● Task
Output the data word for word, starting at its first line and ending at the line that contains "Hvor lenge er G11/anhukerkurset gyldig?", with both of those lines included.

-----

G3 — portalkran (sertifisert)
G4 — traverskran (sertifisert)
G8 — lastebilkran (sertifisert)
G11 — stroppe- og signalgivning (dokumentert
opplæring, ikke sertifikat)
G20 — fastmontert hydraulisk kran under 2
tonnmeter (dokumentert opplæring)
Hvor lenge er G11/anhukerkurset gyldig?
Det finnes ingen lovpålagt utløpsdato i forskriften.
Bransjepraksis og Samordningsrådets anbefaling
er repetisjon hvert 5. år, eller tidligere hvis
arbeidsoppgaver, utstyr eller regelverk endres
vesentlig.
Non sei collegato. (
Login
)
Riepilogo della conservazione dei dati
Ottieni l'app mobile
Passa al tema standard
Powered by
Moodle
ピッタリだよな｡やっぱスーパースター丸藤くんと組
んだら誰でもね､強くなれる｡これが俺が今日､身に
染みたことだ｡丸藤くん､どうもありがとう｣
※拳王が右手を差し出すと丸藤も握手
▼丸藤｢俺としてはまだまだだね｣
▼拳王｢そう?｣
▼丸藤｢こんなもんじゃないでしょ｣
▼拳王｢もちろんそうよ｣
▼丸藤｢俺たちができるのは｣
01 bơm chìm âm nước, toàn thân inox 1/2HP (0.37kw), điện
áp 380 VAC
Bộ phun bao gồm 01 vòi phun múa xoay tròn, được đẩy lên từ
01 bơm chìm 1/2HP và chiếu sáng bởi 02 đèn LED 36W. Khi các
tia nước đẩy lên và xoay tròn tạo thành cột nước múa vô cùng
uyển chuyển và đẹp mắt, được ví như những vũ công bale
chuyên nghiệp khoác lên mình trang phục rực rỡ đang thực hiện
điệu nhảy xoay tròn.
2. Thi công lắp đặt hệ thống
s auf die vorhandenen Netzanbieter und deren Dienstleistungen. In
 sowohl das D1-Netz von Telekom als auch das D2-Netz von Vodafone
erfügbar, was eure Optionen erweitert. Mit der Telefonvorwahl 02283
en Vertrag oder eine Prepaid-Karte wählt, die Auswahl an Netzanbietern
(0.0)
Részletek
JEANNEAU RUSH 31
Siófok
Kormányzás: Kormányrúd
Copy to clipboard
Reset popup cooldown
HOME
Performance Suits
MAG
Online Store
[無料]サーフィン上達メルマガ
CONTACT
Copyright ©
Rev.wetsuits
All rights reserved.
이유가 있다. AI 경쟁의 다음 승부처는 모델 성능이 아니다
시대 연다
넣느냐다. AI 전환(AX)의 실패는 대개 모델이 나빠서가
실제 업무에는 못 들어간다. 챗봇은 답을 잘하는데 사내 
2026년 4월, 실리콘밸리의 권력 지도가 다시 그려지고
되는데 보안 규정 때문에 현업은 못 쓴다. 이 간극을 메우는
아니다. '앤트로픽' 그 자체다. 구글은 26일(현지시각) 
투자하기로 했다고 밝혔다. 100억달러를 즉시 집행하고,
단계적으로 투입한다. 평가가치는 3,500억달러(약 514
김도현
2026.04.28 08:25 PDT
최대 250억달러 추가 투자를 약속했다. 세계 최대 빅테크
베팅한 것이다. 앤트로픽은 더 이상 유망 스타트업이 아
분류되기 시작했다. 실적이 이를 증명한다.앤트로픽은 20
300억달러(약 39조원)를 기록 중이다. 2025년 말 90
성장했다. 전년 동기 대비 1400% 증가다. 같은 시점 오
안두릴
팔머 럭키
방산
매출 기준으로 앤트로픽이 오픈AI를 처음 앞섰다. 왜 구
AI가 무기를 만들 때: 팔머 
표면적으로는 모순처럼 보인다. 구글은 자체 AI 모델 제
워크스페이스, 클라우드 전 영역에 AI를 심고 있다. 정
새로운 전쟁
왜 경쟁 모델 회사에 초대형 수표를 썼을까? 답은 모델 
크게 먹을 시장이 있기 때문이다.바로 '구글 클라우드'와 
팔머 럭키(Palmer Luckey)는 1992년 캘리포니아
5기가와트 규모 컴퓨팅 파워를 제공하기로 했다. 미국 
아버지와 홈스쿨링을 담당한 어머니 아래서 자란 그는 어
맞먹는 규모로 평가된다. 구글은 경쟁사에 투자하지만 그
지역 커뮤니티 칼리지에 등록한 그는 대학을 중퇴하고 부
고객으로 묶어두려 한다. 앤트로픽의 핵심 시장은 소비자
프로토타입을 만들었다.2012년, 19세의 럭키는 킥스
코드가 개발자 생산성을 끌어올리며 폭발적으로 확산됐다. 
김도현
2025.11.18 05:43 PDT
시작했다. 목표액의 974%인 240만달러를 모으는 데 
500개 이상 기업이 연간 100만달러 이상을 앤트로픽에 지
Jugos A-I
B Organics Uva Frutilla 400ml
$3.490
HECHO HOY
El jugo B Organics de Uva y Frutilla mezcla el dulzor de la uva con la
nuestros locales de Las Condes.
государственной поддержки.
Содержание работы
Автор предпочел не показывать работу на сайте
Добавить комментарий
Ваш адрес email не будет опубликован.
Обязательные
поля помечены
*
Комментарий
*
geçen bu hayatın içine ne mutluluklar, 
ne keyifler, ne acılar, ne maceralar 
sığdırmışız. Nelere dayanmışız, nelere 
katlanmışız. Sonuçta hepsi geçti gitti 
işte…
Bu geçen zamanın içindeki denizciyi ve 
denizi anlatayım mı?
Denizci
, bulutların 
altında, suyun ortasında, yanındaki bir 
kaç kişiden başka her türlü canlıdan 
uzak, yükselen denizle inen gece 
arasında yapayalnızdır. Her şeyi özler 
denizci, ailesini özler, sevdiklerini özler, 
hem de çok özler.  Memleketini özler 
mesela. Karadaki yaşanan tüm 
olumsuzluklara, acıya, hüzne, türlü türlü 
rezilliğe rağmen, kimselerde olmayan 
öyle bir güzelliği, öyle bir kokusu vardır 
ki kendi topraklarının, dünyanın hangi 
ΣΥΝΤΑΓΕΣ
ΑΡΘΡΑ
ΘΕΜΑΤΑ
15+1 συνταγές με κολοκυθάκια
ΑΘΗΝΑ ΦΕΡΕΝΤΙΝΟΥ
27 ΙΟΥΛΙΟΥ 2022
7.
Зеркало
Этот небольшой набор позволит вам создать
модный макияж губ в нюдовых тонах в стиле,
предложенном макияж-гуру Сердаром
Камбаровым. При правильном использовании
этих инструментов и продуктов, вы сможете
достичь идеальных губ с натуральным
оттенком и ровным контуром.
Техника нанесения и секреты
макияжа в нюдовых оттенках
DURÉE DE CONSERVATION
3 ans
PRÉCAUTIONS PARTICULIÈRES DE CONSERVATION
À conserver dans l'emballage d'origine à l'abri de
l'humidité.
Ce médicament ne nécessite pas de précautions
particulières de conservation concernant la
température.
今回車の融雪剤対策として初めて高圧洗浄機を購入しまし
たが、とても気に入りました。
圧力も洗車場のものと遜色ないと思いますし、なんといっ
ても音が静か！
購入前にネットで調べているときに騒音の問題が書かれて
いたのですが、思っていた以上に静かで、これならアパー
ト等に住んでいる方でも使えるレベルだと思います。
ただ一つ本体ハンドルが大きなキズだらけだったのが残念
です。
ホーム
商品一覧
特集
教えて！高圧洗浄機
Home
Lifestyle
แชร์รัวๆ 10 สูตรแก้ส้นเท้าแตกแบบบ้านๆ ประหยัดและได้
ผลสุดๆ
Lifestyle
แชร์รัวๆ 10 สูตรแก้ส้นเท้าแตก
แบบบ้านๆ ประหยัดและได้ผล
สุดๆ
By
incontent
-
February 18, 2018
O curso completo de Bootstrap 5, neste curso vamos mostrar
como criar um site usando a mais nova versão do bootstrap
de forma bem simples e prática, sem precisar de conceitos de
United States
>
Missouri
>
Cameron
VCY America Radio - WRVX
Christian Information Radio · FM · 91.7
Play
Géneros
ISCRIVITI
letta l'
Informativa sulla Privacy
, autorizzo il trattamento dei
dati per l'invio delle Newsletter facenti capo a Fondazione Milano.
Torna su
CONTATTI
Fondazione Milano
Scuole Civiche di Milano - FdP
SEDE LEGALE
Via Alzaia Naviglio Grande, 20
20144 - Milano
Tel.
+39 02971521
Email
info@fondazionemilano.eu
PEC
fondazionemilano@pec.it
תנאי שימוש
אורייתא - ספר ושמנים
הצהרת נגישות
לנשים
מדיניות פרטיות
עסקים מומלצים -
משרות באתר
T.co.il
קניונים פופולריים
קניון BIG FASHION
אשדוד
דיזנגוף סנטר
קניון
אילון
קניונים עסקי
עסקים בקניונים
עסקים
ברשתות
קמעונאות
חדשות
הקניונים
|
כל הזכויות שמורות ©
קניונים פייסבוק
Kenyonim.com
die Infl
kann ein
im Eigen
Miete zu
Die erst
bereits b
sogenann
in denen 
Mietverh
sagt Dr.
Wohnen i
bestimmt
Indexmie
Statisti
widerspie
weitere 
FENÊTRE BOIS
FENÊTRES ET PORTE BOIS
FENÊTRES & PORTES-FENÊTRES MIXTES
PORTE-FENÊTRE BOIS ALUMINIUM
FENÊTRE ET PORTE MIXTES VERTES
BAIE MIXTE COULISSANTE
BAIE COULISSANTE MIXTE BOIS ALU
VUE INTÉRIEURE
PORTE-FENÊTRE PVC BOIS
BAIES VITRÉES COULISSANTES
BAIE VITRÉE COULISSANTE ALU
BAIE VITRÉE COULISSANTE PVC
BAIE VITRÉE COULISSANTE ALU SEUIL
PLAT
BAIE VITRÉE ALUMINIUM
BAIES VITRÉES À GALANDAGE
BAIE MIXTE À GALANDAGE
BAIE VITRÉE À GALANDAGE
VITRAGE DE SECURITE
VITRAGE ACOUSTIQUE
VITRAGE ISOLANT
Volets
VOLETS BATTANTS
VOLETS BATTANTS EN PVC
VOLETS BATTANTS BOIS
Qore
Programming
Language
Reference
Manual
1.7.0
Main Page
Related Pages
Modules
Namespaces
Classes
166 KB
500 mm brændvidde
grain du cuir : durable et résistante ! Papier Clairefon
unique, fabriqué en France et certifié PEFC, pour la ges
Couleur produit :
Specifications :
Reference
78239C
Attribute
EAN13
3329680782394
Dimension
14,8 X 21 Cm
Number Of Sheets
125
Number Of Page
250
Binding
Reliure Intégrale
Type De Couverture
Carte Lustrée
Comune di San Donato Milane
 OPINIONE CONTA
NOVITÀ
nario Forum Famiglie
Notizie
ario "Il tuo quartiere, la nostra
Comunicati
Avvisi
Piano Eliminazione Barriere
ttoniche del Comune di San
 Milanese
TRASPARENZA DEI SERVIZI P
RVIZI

-----

● Exercise solution
G3 — portalkran (sertifisert)
G4 — traverskran (sertifisert)
G8 — lastebilkran (sertifisert)
G11 — stroppe- og signalgivning (dokumentert
opplæring, ikke sertifikat)
G20 — fastmontert hydraulisk kran under 2
tonnmeter (dokumentert opplæring)
Hvor lenge er G11/anhukerkurset gyldig?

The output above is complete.